In celebration of Valentine’s Day, we discuss an album that Elizabeth and I agreed on, oddly, early in our relationship. While there were other more relevant bands and albums that we obsessed and connected over at that time, The Cure was another band further down the list that we could check in the common interests “yes” column.
But while we enthusiastically agreed on Disintegration as masterpiece, we coolly agreed on Wish as a half-great/half-terrible mixed bag. Yet we each felt uneasy holding the latter opinion. Not only because most everyone loved or hated Wish completely, but because choosing a vague “maybe, sort of” left things in a weird, gray area at home: you weren’t ready to relegate the disc to the local used bin but you also didn’t want to display it too prominently in your rack of discs. I was especially sheepish about calling attention to an album that carried a pop hit as massive (and happy) as “Friday I’m in Love.”
And yet these feelings of ambivalence still linger today. Talking about the record recently, I reflected that the collection of songs on Wish seem wholly uneven, the album an emotional roller coaster ride between happy and sad that dragged you up and down and back and forth with a complete disregard for continuity, pacing or structure. At least up until that point you could count on a Cure album as being completely up or completely down. But this one was all over the place. Liz even called some of the tracks boring, nothing more than incidental music.

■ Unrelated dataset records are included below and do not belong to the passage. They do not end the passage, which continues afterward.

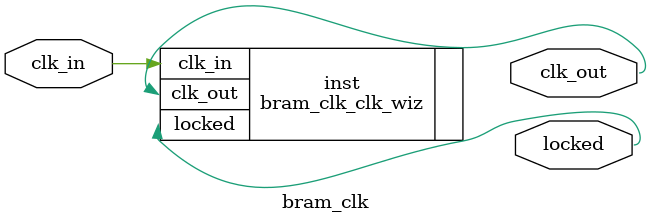
<source format=v>


`timescale 1ps/1ps

(* CORE_GENERATION_INFO = "bram_clk,clk_wiz_v6_0_12_0_0,{component_name=bram_clk,use_phase_alignment=true,use_min_o_jitter=false,use_max_i_jitter=false,use_dyn_phase_shift=false,use_inclk_switchover=false,use_dyn_reconfig=false,enable_axi=0,feedback_source=FDBK_AUTO,PRIMITIVE=PLL,num_out_clk=1,clkin1_period=10.000,clkin2_period=10.000,use_power_down=false,use_reset=false,use_locked=true,use_inclk_stopped=false,feedback_type=SINGLE,CLOCK_MGR_TYPE=NA,manual_override=false}" *)

module bram_clk 
 (
  // Clock out ports
  output        clk_out,
  // Status and control signals
  output        locked,
 // Clock in ports
  input         clk_in
 );

  bram_clk_clk_wiz inst
  (
  // Clock out ports  
  .clk_out(clk_out),
  // Status and control signals               
  .locked(locked),
 // Clock in ports
  .clk_in(clk_in)
  );

endmodule


</source>
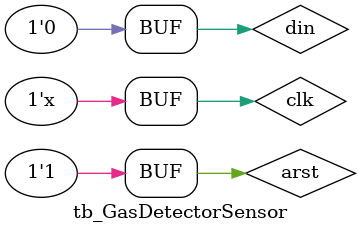
<source format=v>
`timescale 1ns / 1ps


module tb_GasDetectorSensor;

	// Inputs
	reg arst;
	reg clk;
	reg din;

	// Outputs
	wire [2:0] dout;
	// wire [4:0] current_state, next_state;

	// Instantiate the Unit Under Test (UUT)
	GasDetectorSensor uut (
		.arst(arst), 
		.clk(clk), 
		.din(din), 
		.dout(dout)
		// .current_state(current_state),
		// .next_state(next_state)
	);

	initial begin
		// Initialize Inputs
		arst = 0;
		clk = 0;
		din = 0;
		
		// Reset
		#10 arst = 1;
		
		/*
		// Gas 1
		#20 din = 1;
		#20 din = 0;
		#20 din = 1;
		#20 din = 1;
		#20 din = 1;
		#20 din = 0;
		#20 din = 1;
		#20 din = 0;
		#20 din = 1;
		#20 din = 0;		
		*/
				
		/*
		// Gas 2
		#20 din = 1;
		#20 din = 0;
		#20 din = 1;
		#20 din = 0;
		#20 din = 1;
		#20 din = 0;
		#20 din = 0;
		#20 din = 1;
		#20 din = 0;
		#20 din = 0;
		#20 din = 1;
		#20 din = 1;
		*/
		
		/*
		// Gas 3
		#20 din = 1;
		#20 din = 0;
		#20 din = 0;
		#20 din = 1;
		#20 din = 0;
		#20 din = 0;
		#20 din = 1;
		#20 din = 0;
		#20 din = 0;
		*/
		
		/*
		// Random
		#20 din = 1;
		#20 din = 1;
		#20 din = 0;
		#20 din = 1;
		#20 din = 0;
		#20 din = 0;
		#20 din = 1;
		#20 din = 1;
		#20 din = 0;
		#20 din = 0;
		#20 din = 1;
		#20 din = 0;
		#20 din = 0;
		#20 din = 1;
		#20 din = 0;
		#20 din = 0;
		#20 din = 1;
		#20 din = 0;
		#20 din = 1;
		#20 din = 1;
		#20 din = 0;
		#20 din = 0;
		#20 din = 0;
		#20 din = 1;
		#20 din = 1;
		#20 din = 0;
		#20 din = 1;
		#20 din = 1;
		#20 din = 0;
		#20 din = 1;
		#20 din = 0;
		#20 din = 1;
		#20 din = 1;
		*/		
	end
	
	always #10 clk = ~clk;
      
endmodule


</source>
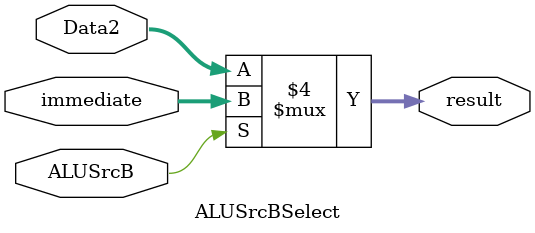
<source format=v>
`timescale 1ns / 1ps


module ALUSrcBSelect(
    input [31:0]Data2,
    input [31:0]immediate,
    input ALUSrcB,
    output reg[31:0]result
    );
    always@(Data2 or immediate or ALUSrcB) begin
        if(ALUSrcB==0)
            result<=Data2;
        else
            result<=immediate;
    end
endmodule

</source>
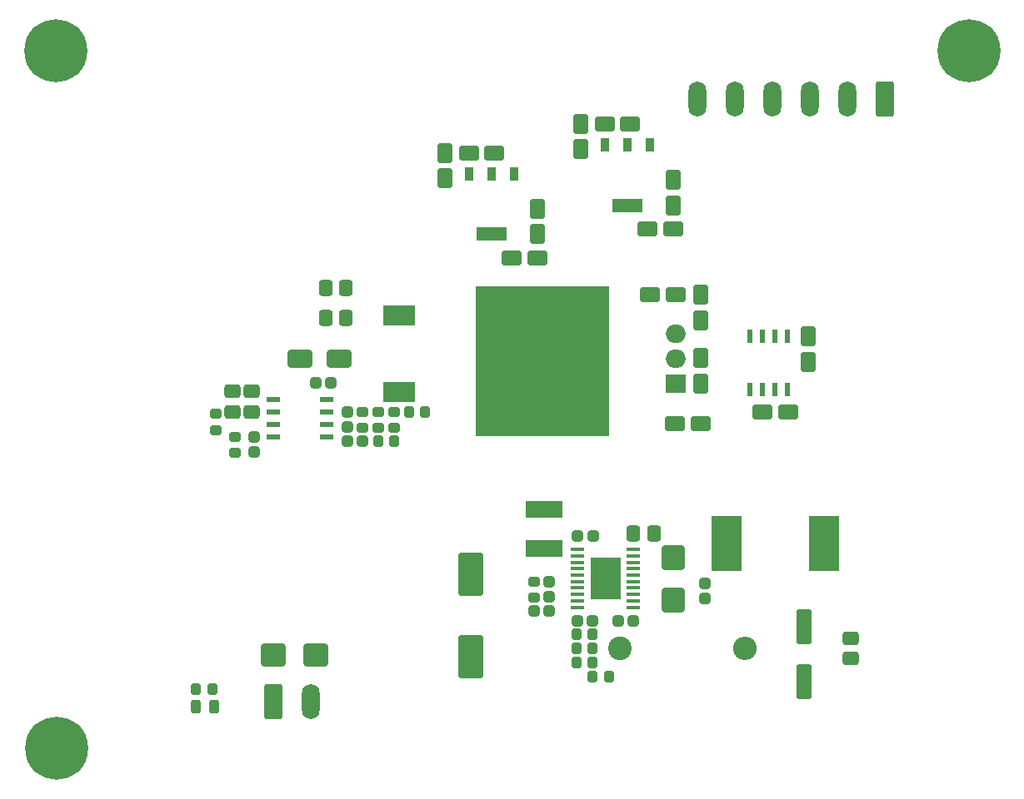
<source format=gbr>
%TF.GenerationSoftware,KiCad,Pcbnew,8.0.4*%
%TF.CreationDate,2024-10-07T11:58:35+07:00*%
%TF.ProjectId,BATTERY_CONVERTER,42415454-4552-4595-9f43-4f4e56455254,rev?*%
%TF.SameCoordinates,Original*%
%TF.FileFunction,Soldermask,Top*%
%TF.FilePolarity,Negative*%
%FSLAX46Y46*%
G04 Gerber Fmt 4.6, Leading zero omitted, Abs format (unit mm)*
G04 Created by KiCad (PCBNEW 8.0.4) date 2024-10-07 11:58:35*
%MOMM*%
%LPD*%
G01*
G04 APERTURE LIST*
G04 Aperture macros list*
%AMRoundRect*
0 Rectangle with rounded corners*
0 $1 Rounding radius*
0 $2 $3 $4 $5 $6 $7 $8 $9 X,Y pos of 4 corners*
0 Add a 4 corners polygon primitive as box body*
4,1,4,$2,$3,$4,$5,$6,$7,$8,$9,$2,$3,0*
0 Add four circle primitives for the rounded corners*
1,1,$1+$1,$2,$3*
1,1,$1+$1,$4,$5*
1,1,$1+$1,$6,$7*
1,1,$1+$1,$8,$9*
0 Add four rect primitives between the rounded corners*
20,1,$1+$1,$2,$3,$4,$5,0*
20,1,$1+$1,$4,$5,$6,$7,0*
20,1,$1+$1,$6,$7,$8,$9,0*
20,1,$1+$1,$8,$9,$2,$3,0*%
G04 Aperture macros list end*
%ADD10C,0.100000*%
%ADD11RoundRect,0.293404X-0.533596X0.396096X-0.533596X-0.396096X0.533596X-0.396096X0.533596X0.396096X0*%
%ADD12RoundRect,0.293404X-0.396096X-0.533596X0.396096X-0.533596X0.396096X0.533596X-0.396096X0.533596X0*%
%ADD13RoundRect,0.276000X-0.276000X-0.301000X0.276000X-0.301000X0.276000X0.301000X-0.276000X0.301000X0*%
%ADD14C,0.800000*%
%ADD15C,6.400000*%
%ADD16RoundRect,0.251000X0.326000X-0.251000X0.326000X0.251000X-0.326000X0.251000X-0.326000X-0.251000X0*%
%ADD17RoundRect,0.276000X0.301000X-0.276000X0.301000X0.276000X-0.301000X0.276000X-0.301000X-0.276000X0*%
%ADD18R,1.460500X0.533400*%
%ADD19RoundRect,0.250000X-0.550000X1.500000X-0.550000X-1.500000X0.550000X-1.500000X0.550000X1.500000X0*%
%ADD20C,2.400000*%
%ADD21O,2.400000X2.400000*%
%ADD22RoundRect,0.276000X-0.301000X0.276000X-0.301000X-0.276000X0.301000X-0.276000X0.301000X0.276000X0*%
%ADD23RoundRect,0.250000X1.000000X0.650000X-1.000000X0.650000X-1.000000X-0.650000X1.000000X-0.650000X0*%
%ADD24RoundRect,0.259080X0.502920X-0.747920X0.502920X0.747920X-0.502920X0.747920X-0.502920X-0.747920X0*%
%ADD25RoundRect,0.259080X-0.502920X0.747920X-0.502920X-0.747920X0.502920X-0.747920X0.502920X0.747920X0*%
%ADD26RoundRect,0.251000X0.251000X0.326000X-0.251000X0.326000X-0.251000X-0.326000X0.251000X-0.326000X0*%
%ADD27RoundRect,0.251000X-0.251000X-0.326000X0.251000X-0.326000X0.251000X0.326000X-0.251000X0.326000X0*%
%ADD28RoundRect,0.276000X0.276000X0.301000X-0.276000X0.301000X-0.276000X-0.301000X0.276000X-0.301000X0*%
%ADD29R,0.900001X1.450000*%
%ADD30R,3.149999X1.450000*%
%ADD31RoundRect,0.250000X-0.900000X1.000000X-0.900000X-1.000000X0.900000X-1.000000X0.900000X1.000000X0*%
%ADD32RoundRect,0.259080X0.747920X0.502920X-0.747920X0.502920X-0.747920X-0.502920X0.747920X-0.502920X0*%
%ADD33R,0.533400X1.460500*%
%ADD34RoundRect,0.251000X-0.326000X0.251000X-0.326000X-0.251000X0.326000X-0.251000X0.326000X0.251000X0*%
%ADD35RoundRect,0.243750X0.243750X0.456250X-0.243750X0.456250X-0.243750X-0.456250X0.243750X-0.456250X0*%
%ADD36O,3.500000X3.500000*%
%ADD37R,2.000000X1.905000*%
%ADD38O,2.000000X1.905000*%
%ADD39RoundRect,0.293404X0.533596X-0.396096X0.533596X0.396096X-0.533596X0.396096X-0.533596X-0.396096X0*%
%ADD40RoundRect,0.250000X0.650000X1.550000X-0.650000X1.550000X-0.650000X-1.550000X0.650000X-1.550000X0*%
%ADD41O,1.800000X3.600000*%
%ADD42R,3.200000X2.000000*%
%ADD43RoundRect,0.250000X-1.000000X-0.900000X1.000000X-0.900000X1.000000X0.900000X-1.000000X0.900000X0*%
%ADD44RoundRect,0.102000X-1.447800X-2.705100X1.447800X-2.705100X1.447800X2.705100X-1.447800X2.705100X0*%
%ADD45RoundRect,0.250000X-0.650000X-1.550000X0.650000X-1.550000X0.650000X1.550000X-0.650000X1.550000X0*%
%ADD46R,1.422400X0.355600*%
%ADD47R,3.149600X4.343400*%
%ADD48RoundRect,0.259080X-0.747920X-0.502920X0.747920X-0.502920X0.747920X0.502920X-0.747920X0.502920X0*%
%ADD49RoundRect,0.250000X-1.000000X1.950000X-1.000000X-1.950000X1.000000X-1.950000X1.000000X1.950000X0*%
%ADD50RoundRect,0.102000X-1.755000X0.785000X-1.755000X-0.785000X1.755000X-0.785000X1.755000X0.785000X0*%
G04 APERTURE END LIST*
D10*
X85301656Y-75290344D02*
X98814456Y-75290344D01*
X98814456Y-90454144D01*
X85301656Y-90454144D01*
X85301656Y-75290344D01*
G36*
X85301656Y-75290344D02*
G01*
X98814456Y-75290344D01*
X98814456Y-90454144D01*
X85301656Y-90454144D01*
X85301656Y-75290344D01*
G37*
D11*
%TO.C,C12*%
X60587456Y-85966144D03*
X60587456Y-88041144D03*
%TD*%
D12*
%TO.C,C19*%
X70039556Y-78512844D03*
X72114556Y-78512844D03*
%TD*%
D13*
%TO.C,C2*%
X99804456Y-109300944D03*
X101354456Y-109300944D03*
%TD*%
D14*
%TO.C,H1*%
X40248200Y-51287344D03*
X40951144Y-49590288D03*
X40951144Y-52984400D03*
X42648200Y-48887344D03*
D15*
X42648200Y-51287344D03*
D14*
X42648200Y-53687344D03*
X44345256Y-49590288D03*
X44345256Y-52984400D03*
X45048200Y-51287344D03*
%TD*%
D16*
%TO.C,R7*%
X58922856Y-89878644D03*
X58922856Y-88228644D03*
%TD*%
D13*
%TO.C,C17*%
X69058056Y-85120144D03*
X70608056Y-85120144D03*
%TD*%
D17*
%TO.C,C6*%
X92756256Y-106857942D03*
X92756256Y-105307942D03*
%TD*%
D18*
%TO.C,U2*%
X64721306Y-86771144D03*
X64721306Y-88041144D03*
X64721306Y-89311144D03*
X64721306Y-90581144D03*
X70169606Y-90581144D03*
X70169606Y-89311144D03*
X70169606Y-88041144D03*
X70169606Y-86771144D03*
%TD*%
D19*
%TO.C,C10*%
X118677256Y-109879144D03*
X118677256Y-115479144D03*
%TD*%
D20*
%TO.C,R3*%
X99954556Y-112105244D03*
D21*
X112654556Y-112105244D03*
%TD*%
D22*
%TO.C,C15*%
X72271456Y-88041144D03*
X72271456Y-89591144D03*
%TD*%
D23*
%TO.C,D2*%
X67452056Y-82656344D03*
X71452056Y-82656344D03*
%TD*%
D24*
%TO.C,C33*%
X119109956Y-82938594D03*
X119109956Y-80338594D03*
%TD*%
D13*
%TO.C,C7*%
X95664856Y-100639544D03*
X97214856Y-100639544D03*
%TD*%
D16*
%TO.C,R8*%
X60837456Y-92231144D03*
X60837456Y-90581144D03*
%TD*%
D25*
%TO.C,C31*%
X108150356Y-76114444D03*
X108150356Y-78714444D03*
%TD*%
D24*
%TO.C,C25*%
X91593706Y-69959544D03*
X91593706Y-67359544D03*
%TD*%
D26*
%TO.C,R1*%
X97200656Y-110686144D03*
X95550656Y-110686144D03*
%TD*%
D27*
%TO.C,R12*%
X75383856Y-91038344D03*
X77033856Y-91038344D03*
%TD*%
D28*
%TO.C,C14*%
X73821456Y-91038344D03*
X72271456Y-91038344D03*
%TD*%
D17*
%TO.C,C9*%
X108568056Y-107027944D03*
X108568056Y-105477944D03*
%TD*%
D29*
%TO.C,U3*%
X103006256Y-60912344D03*
X100706256Y-60912344D03*
X98406256Y-60912344D03*
D30*
X100706256Y-67062344D03*
%TD*%
D31*
%TO.C,D1*%
X105367656Y-107158344D03*
X105367656Y-102858344D03*
%TD*%
D32*
%TO.C,C27*%
X91593706Y-72355244D03*
X88993706Y-72355244D03*
%TD*%
D33*
%TO.C,U6*%
X113203056Y-85786894D03*
X114473056Y-85786894D03*
X115743056Y-85786894D03*
X117013056Y-85786894D03*
X117013056Y-80338594D03*
X115743056Y-80338594D03*
X114473056Y-80338594D03*
X113203056Y-80338594D03*
%TD*%
D34*
%TO.C,R9*%
X73821456Y-88041144D03*
X73821456Y-89691144D03*
%TD*%
D32*
%TO.C,C30*%
X105606056Y-76114444D03*
X103006056Y-76114444D03*
%TD*%
D35*
%TO.C,D4*%
X58743156Y-118013144D03*
X56868156Y-118013144D03*
%TD*%
D16*
%TO.C,R11*%
X77033056Y-89691144D03*
X77033056Y-88041144D03*
%TD*%
D36*
%TO.C,U5*%
X88946056Y-82630944D03*
D37*
X105606056Y-85170944D03*
D38*
X105606056Y-82630944D03*
X105606056Y-80090944D03*
%TD*%
D34*
%TO.C,R13*%
X75383856Y-88041144D03*
X75383856Y-89691144D03*
%TD*%
D39*
%TO.C,C11*%
X123427056Y-113116644D03*
X123427056Y-111041644D03*
%TD*%
D24*
%TO.C,C29*%
X108150356Y-85170944D03*
X108150356Y-82570944D03*
%TD*%
D26*
%TO.C,R14*%
X58518156Y-116248744D03*
X56868156Y-116248744D03*
%TD*%
D24*
%TO.C,C24*%
X105391956Y-67062344D03*
X105391956Y-64462344D03*
%TD*%
D40*
%TO.C,J2*%
X126899056Y-56251844D03*
D41*
X123089056Y-56251844D03*
X119279056Y-56251844D03*
X115469056Y-56251844D03*
X111659056Y-56251844D03*
X107849056Y-56251844D03*
%TD*%
D42*
%TO.C,L2*%
X77503856Y-86037844D03*
X77503856Y-78237844D03*
%TD*%
D43*
%TO.C,D3*%
X69065256Y-112792244D03*
X64765256Y-112792244D03*
%TD*%
D27*
%TO.C,R4*%
X97177056Y-114976944D03*
X98827056Y-114976944D03*
%TD*%
D44*
%TO.C,L1*%
X110777856Y-101401544D03*
X120683856Y-101401544D03*
%TD*%
D32*
%TO.C,C26*%
X105391956Y-69453935D03*
X102791956Y-69453935D03*
%TD*%
D45*
%TO.C,J1*%
X64765256Y-117505144D03*
D41*
X68575256Y-117505144D03*
%TD*%
D46*
%TO.C,U1*%
X95664856Y-102057944D03*
X95664856Y-102707945D03*
X95664856Y-103357943D03*
X95664856Y-104007945D03*
X95664856Y-104657943D03*
X95664856Y-105307942D03*
X95664856Y-105957943D03*
X95664856Y-106607942D03*
X95664856Y-107257943D03*
X95664856Y-107907942D03*
X101354456Y-107907944D03*
X101354456Y-107257946D03*
X101354456Y-106607945D03*
X101354456Y-105957946D03*
X101354456Y-105307945D03*
X101354456Y-104657946D03*
X101354456Y-104007945D03*
X101354456Y-103357946D03*
X101354456Y-102707945D03*
X101354456Y-102057946D03*
D47*
X98509656Y-104982944D03*
%TD*%
D27*
%TO.C,R5*%
X95526056Y-113515544D03*
X97176056Y-113515544D03*
%TD*%
D12*
%TO.C,C8*%
X101354456Y-100389544D03*
X103429456Y-100389544D03*
%TD*%
D48*
%TO.C,C21*%
X84608006Y-61690044D03*
X87208006Y-61690044D03*
%TD*%
D28*
%TO.C,C4*%
X92756256Y-108284944D03*
X91206256Y-108284944D03*
%TD*%
D48*
%TO.C,C32*%
X114424056Y-88029844D03*
X117024056Y-88029844D03*
%TD*%
D14*
%TO.C,H2*%
X40348200Y-122287344D03*
X41051144Y-120590288D03*
X41051144Y-123984400D03*
X42748200Y-119887344D03*
D15*
X42748200Y-122287344D03*
D14*
X42748200Y-124687344D03*
X44445256Y-120590288D03*
X44445256Y-123984400D03*
X45148200Y-122287344D03*
%TD*%
D26*
%TO.C,R6*%
X97175256Y-112094944D03*
X95525256Y-112094944D03*
%TD*%
D25*
%TO.C,C23*%
X82214494Y-61690044D03*
X82214494Y-64290044D03*
%TD*%
D49*
%TO.C,C3*%
X84831256Y-104583444D03*
X84831256Y-112983444D03*
%TD*%
D17*
%TO.C,C16*%
X62818656Y-92131144D03*
X62818656Y-90581144D03*
%TD*%
D14*
%TO.C,H3*%
X133002656Y-51287344D03*
X133705600Y-49590288D03*
X133705600Y-52984400D03*
X135402656Y-48887344D03*
D15*
X135402656Y-51287344D03*
D14*
X135402656Y-53687344D03*
X137099712Y-49590288D03*
X137099712Y-52984400D03*
X137802656Y-51287344D03*
%TD*%
D29*
%TO.C,U4*%
X89208006Y-63809544D03*
X86908006Y-63809544D03*
X84608006Y-63809544D03*
D30*
X86908006Y-69959544D03*
%TD*%
D32*
%TO.C,C28*%
X108150356Y-89246244D03*
X105550356Y-89246244D03*
%TD*%
D50*
%TO.C,C5*%
X92286656Y-97936744D03*
X92286656Y-101970744D03*
%TD*%
D48*
%TO.C,C22*%
X98406256Y-58718244D03*
X101006256Y-58718244D03*
%TD*%
D25*
%TO.C,C20*%
X96012744Y-58718244D03*
X96012744Y-61318244D03*
%TD*%
D16*
%TO.C,R2*%
X91206256Y-106957942D03*
X91206256Y-105307942D03*
%TD*%
D12*
%TO.C,C18*%
X70039556Y-75417344D03*
X72114556Y-75417344D03*
%TD*%
D28*
%TO.C,C1*%
X97151056Y-109300944D03*
X95601056Y-109300944D03*
%TD*%
D11*
%TO.C,C13*%
X62568656Y-85966144D03*
X62568656Y-88041144D03*
%TD*%
D27*
%TO.C,R10*%
X78508456Y-88041144D03*
X80158456Y-88041144D03*
%TD*%
M02*

</source>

So sad, because some of the tracks on there are excellent. For all the flack we’ve given Wish so far, there are some very strong contenders on there—“Open”, “From the Edge of the Deep Green Sea” and “End” among them. So yes, we gravitate toward the darker, angrier, moodier pieces. And, surprisingly, the album obliges with a handful of solid tracks in that vein. But taking those tracks meant also taking the shiny, happy tracks like “High” and “Doing the Unstuck”—some of their poppiest tracks to date. And at that time, without iTunes or a dubbed cassette to weed out the filler, you were stuck with the whole CD.
Now up until last week we each half-remembered Wish as vaguely, kind of half-good. So to dispel the myths and half-truths, we finally sat down and listened to Wish again in totality. We even made lists of our preferred tracks and regrouped to settle the score. And wouldn’t you know it? We were right. The record splits right down the middle: half happy, half sad. Or if you prefer, half good, half bad.